Colli Trevigiani Rosso Capo di Stato 2007

Annata un po’ più calda, con anticipo del germogliamento. Proseguo dell’estate con il giusto apporto di caldo e di precipitazioni. Il vino è equilibrato, nella media delle annate. E più raffinato. Centrale il ruolo del frutto, che con gli anni si è evoluto verso una speziatura di pepe.

Una bella fusione tra le due componenti, ma manca un po’ di profondità e di polpa, su tannino e acidità ancora sferzante. Vino che sta decisamente attraversando una fase evolutiva che cambierà: è da attendere, lascerebbe intendere.

Colli Trevigiani Capo di Stato 2005

Il naso più profondo, quasi scuro, della batteria.
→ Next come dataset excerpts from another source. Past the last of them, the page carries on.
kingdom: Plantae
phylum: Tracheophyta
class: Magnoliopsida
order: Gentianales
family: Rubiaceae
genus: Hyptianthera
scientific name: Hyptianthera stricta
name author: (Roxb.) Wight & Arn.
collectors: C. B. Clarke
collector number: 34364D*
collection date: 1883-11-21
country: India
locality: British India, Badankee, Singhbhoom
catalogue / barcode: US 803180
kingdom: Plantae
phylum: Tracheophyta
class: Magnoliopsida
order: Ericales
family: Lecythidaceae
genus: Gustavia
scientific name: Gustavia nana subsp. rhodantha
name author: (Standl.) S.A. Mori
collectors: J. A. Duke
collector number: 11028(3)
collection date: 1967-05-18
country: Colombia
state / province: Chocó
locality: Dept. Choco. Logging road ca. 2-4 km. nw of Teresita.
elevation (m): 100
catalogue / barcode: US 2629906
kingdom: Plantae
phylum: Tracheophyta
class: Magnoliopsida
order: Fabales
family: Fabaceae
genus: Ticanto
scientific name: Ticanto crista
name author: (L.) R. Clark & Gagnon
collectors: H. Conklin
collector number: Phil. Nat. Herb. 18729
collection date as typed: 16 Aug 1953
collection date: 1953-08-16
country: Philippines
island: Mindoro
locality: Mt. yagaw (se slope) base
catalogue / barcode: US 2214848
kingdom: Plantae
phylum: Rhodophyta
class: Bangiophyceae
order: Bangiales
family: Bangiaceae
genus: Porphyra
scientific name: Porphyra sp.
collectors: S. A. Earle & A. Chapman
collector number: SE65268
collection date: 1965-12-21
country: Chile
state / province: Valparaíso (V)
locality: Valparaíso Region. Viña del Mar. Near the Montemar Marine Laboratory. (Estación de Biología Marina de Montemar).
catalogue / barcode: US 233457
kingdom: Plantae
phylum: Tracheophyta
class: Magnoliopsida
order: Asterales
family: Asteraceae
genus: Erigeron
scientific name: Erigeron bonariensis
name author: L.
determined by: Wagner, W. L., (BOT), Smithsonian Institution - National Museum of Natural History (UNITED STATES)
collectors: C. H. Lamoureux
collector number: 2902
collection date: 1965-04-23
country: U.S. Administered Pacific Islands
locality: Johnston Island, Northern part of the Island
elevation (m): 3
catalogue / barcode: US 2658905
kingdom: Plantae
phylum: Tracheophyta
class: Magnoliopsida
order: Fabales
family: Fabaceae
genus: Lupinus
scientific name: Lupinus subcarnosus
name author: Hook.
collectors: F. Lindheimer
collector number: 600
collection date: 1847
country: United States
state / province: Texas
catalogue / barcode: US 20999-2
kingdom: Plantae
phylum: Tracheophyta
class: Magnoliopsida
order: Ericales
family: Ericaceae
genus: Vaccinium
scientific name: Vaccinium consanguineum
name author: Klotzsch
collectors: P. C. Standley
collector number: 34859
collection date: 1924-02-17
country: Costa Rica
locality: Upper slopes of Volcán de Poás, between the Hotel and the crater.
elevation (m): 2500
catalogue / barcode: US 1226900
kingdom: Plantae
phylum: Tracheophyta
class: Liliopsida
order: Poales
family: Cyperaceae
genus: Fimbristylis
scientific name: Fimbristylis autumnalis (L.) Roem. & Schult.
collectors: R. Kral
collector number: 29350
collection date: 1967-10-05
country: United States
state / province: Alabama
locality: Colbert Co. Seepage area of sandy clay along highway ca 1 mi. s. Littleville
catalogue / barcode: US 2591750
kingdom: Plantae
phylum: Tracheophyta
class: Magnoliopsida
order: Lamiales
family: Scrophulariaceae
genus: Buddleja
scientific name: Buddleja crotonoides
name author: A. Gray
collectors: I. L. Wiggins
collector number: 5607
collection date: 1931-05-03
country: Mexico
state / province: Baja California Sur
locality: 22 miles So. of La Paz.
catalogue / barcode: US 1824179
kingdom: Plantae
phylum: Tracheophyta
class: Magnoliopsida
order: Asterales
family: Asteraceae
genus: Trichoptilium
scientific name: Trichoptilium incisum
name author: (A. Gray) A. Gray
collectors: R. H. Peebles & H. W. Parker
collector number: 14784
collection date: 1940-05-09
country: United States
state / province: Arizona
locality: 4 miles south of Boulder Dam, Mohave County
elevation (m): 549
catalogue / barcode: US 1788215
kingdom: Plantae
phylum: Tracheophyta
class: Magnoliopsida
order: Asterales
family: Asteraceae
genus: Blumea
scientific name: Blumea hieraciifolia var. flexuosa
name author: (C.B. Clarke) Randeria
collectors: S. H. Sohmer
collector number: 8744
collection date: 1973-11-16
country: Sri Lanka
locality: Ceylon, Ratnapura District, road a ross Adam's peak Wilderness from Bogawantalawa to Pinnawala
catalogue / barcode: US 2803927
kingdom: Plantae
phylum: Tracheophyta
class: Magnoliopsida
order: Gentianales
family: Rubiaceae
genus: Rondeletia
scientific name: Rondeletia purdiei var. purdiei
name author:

Liquirizia nera, tabacco, fumo di pipa, cioccolato. Non manca il frutto, ben concentrato, pieno. Marcatore selvatico leggero, avvertito in maniera più vaga nei vini che hanno preceduto in degustazione la 2005 di Capo di Stato.

Tannini dolci, maturi, piuttosto distesi, non ancora arresi alla preponderanza del succo, su cui lavorano divinamente. Annata, e momento storico dell’etichetta, votato alla beva e alla sostanziale eleganza. Con una bella fetta di vita ancora davanti.

Colli Trevigiani Capo di Stato 2003

Una delle annate più calde nella storia di questa etichetta. Molto verde al naso, da vendemmia anticipata, come conferma lo stesso enologo Mauro Rasera. Tannino e fenolico senza più materia da “aggredire” e plasmare, compensare. Vino chiaramente evoluto, giunto all’apice della sua maturazione.

Montello Colli Asolani Venegazzù Superiore Capo di Stato 2018

Vendemmia degustata in anteprima assoluta. Un’annata in cui la cantina Loredan Gasparini ha gestito con l’ombreggiamento la maturazione equilibrata dei grappoli. Vino molto giovane, come nelle attese, che racchiude intensità ed espressione centrata del territorio, nonché della storia senza fine di questa etichetta iconica del Montello che guarda a Bordeaux. Bello soprattutto il gioco tra frutta rossa e nera, con la mora di rovo netta che stuzzica il succo di ciliegia, sferzata da una freschezza imperante e da un tocco selvatico che non guasta.